A Promise to a Child

Over twenty years ago I wrote The Adventures of Francis T. Bear for my children. Each day I would sit at my IBM typewriter and Francis would record more of his antics so that I would have something to share with my children before they went to sleep at night

Now an eight-year-old in Boston, Massachusetts and a seven-year-old in Sydney, Australia, who met on the Internet through their mothers, are having an adventure with a tooth fairy. On Friday night, once a week I go online and read their latest adventures to a child in Adelaide, Australia, from a microphone connected to my computer in Trenton, New Jersey. The stories are for her Saturday morning listening pleasure.

Times change. Characters change. But the love in the writing and telling doesn’t change. It still protects the innocent, and it will travel half way around the world in a flash to do so.

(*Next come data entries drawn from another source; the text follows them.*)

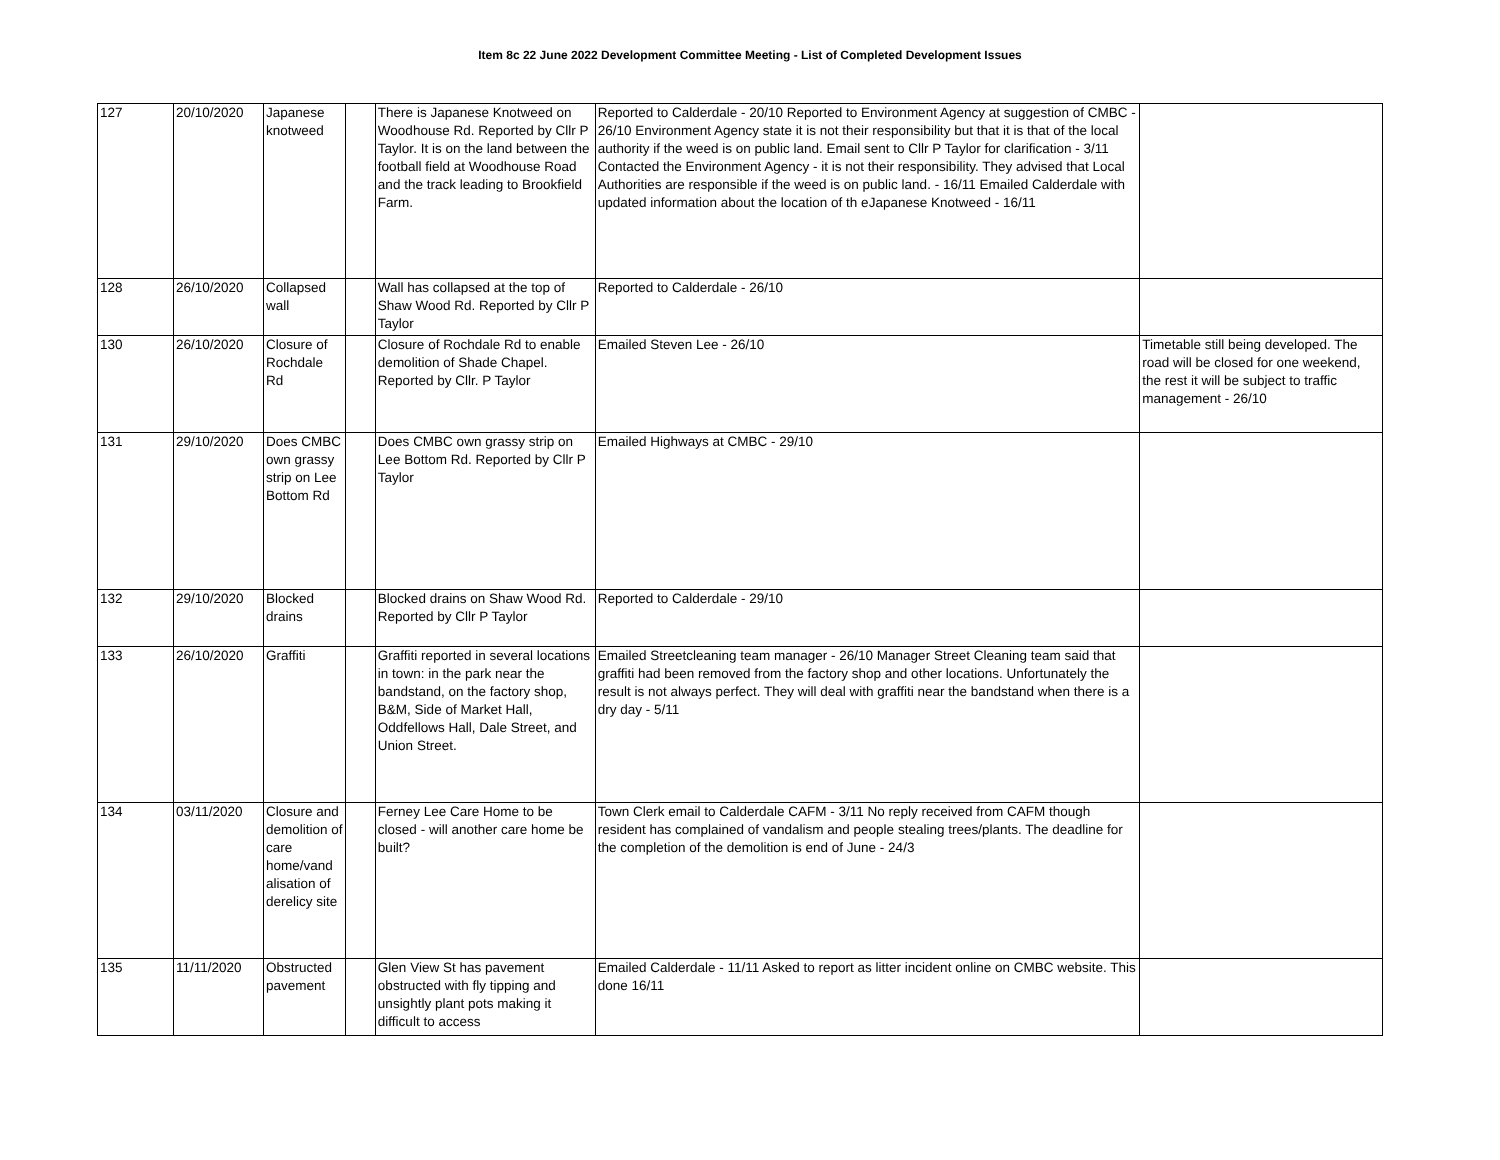Item 8c 22 June 2022 Development Committee Meeting - List of Completed Development Issues
| 127 | 20/10/2020 | Japanese knotweed | | There is Japanese Knotweed on Woodhouse Rd. Reported by Cllr P Taylor. It is on the land between the football field at Woodhouse Road and the track leading to Brookfield Farm. | Reported to Calderdale - 20/10 Reported to Environment Agency at suggestion of CMBC - 26/10 Environment Agency state it is not their responsibility but that it is that of the local authority if the weed is on public land. Email sent to Cllr P Taylor for clarification - 3/11 Contacted the Environment Agency - it is not their responsibility. They advised that Local Authorities are responsible if the weed is on public land. - 16/11 Emailed Calderdale with updated information about the location of th eJapanese Knotweed - 16/11 | |
| 128 | 26/10/2020 | Collapsed wall | | Wall has collapsed at the top of Shaw Wood Rd. Reported by Cllr P Taylor | Reported to Calderdale - 26/10 | |
| 130 | 26/10/2020 | Closure of Rochdale Rd | | Closure of Rochdale Rd to enable demolition of Shade Chapel. Reported by Cllr. P Taylor | Emailed Steven Lee - 26/10 | Timetable still being developed. The road will be closed for one weekend, the rest it will be subject to traffic management - 26/10 |
| 131 | 29/10/2020 | Does CMBC own grassy strip on Lee Bottom Rd | | Does CMBC own grassy strip on Lee Bottom Rd. Reported by Cllr P Taylor | Emailed Highways at CMBC - 29/10 | |
| 132 | 29/10/2020 | Blocked drains | | Blocked drains on Shaw Wood Rd. Reported by Cllr P Taylor | Reported to Calderdale - 29/10 | |
| 133 | 26/10/2020 | Graffiti | | Graffiti reported in several locations in town: in the park near the bandstand, on the factory shop, B&M, Side of Market Hall, Oddfellows Hall, Dale Street, and Union Street. | Emailed Streetcleaning team manager - 26/10 Manager Street Cleaning team said that graffiti had been removed from the factory shop and other locations. Unfortunately the result is not always perfect. They will deal with graffiti near the bandstand when there is a dry day - 5/11 | |
| 134 | 03/11/2020 | Closure and demolition of care home/vand alisation of derelicy site | | Ferney Lee Care Home to be closed - will another care home be built? | Town Clerk email to Calderdale CAFM - 3/11 No reply received from CAFM though resident has complained of vandalism and people stealing trees/plants. The deadline for the completion of the demolition is end of June - 24/3 | |
| 135 | 11/11/2020 | Obstructed pavement | | Glen View St has pavement obstructed with fly tipping and unsightly plant pots making it difficult to access | Emailed Calderdale - 11/11 Asked to report as litter incident online on CMBC website. This done 16/11 | |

I’ve promised the child who hears the story to publish a series of books as the girls and the fairy have their adventures together. I told the child who inspired these stories that I would dedicate each book to her and she would see her name within each. She has no idea how involved finding a publisher and competing against thousands of other writers will be. She doesn’t need to know. She’s a child.

The story will write itself, as it has been doing, but the publisher won’t come looking for it. Research, query letters, submissions, rejections, the blood, sweat and tears of the real world, will all have to be faced and surmounted.

A promise to a child is a promise to keep.